To do:
A line belongs in the answer only if it contains the word "ankle"; copy every such line from the listing below.

Provided material:
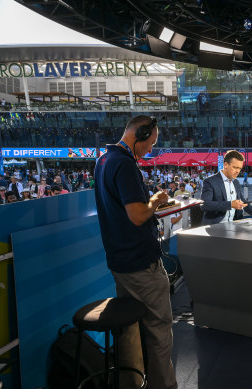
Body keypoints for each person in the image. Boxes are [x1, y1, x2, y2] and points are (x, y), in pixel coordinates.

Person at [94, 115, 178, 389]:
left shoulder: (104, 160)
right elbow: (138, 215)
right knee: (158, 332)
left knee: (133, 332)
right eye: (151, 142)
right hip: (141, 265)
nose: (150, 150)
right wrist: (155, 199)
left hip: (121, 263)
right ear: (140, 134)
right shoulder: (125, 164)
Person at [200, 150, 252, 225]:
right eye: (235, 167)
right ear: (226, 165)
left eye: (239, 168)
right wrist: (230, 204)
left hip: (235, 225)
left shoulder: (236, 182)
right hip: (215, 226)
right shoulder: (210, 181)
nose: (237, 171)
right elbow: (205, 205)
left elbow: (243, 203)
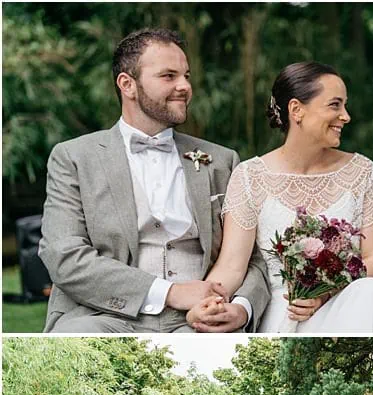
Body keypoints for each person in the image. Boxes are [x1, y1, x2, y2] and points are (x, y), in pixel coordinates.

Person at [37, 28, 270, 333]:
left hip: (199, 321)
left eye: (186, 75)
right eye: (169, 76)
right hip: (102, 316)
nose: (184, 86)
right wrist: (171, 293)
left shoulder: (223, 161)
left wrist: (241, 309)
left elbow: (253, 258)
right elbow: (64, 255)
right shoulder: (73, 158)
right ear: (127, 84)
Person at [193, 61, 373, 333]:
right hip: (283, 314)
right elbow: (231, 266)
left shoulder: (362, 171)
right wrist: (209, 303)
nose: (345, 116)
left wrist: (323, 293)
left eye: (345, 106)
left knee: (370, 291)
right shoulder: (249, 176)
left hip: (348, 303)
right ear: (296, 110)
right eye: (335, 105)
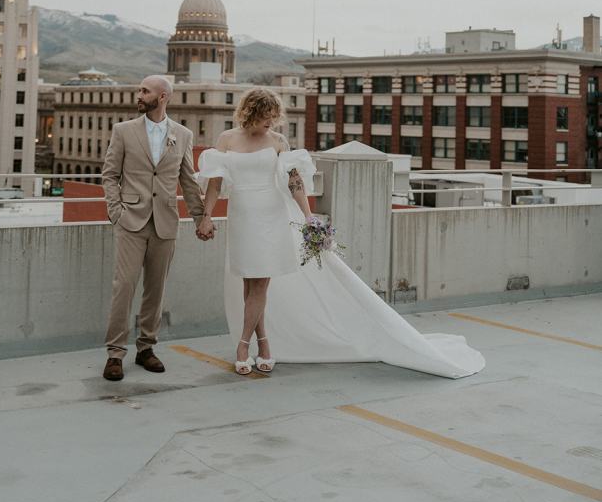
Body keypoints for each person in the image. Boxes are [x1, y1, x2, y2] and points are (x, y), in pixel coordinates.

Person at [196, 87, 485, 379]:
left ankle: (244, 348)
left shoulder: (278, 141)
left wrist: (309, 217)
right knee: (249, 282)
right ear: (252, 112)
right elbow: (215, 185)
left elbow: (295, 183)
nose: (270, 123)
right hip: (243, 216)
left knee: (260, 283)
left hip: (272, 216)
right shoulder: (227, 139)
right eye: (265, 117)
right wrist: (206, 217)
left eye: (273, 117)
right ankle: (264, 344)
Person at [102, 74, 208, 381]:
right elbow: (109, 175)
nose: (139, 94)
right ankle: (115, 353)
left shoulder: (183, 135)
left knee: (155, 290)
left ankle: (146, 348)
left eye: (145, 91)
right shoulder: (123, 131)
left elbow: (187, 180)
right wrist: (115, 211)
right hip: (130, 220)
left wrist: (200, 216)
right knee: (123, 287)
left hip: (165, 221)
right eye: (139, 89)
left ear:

Written response:
left ankle: (244, 348)
right ankle: (264, 344)
right ankle: (115, 353)
left ankle: (146, 348)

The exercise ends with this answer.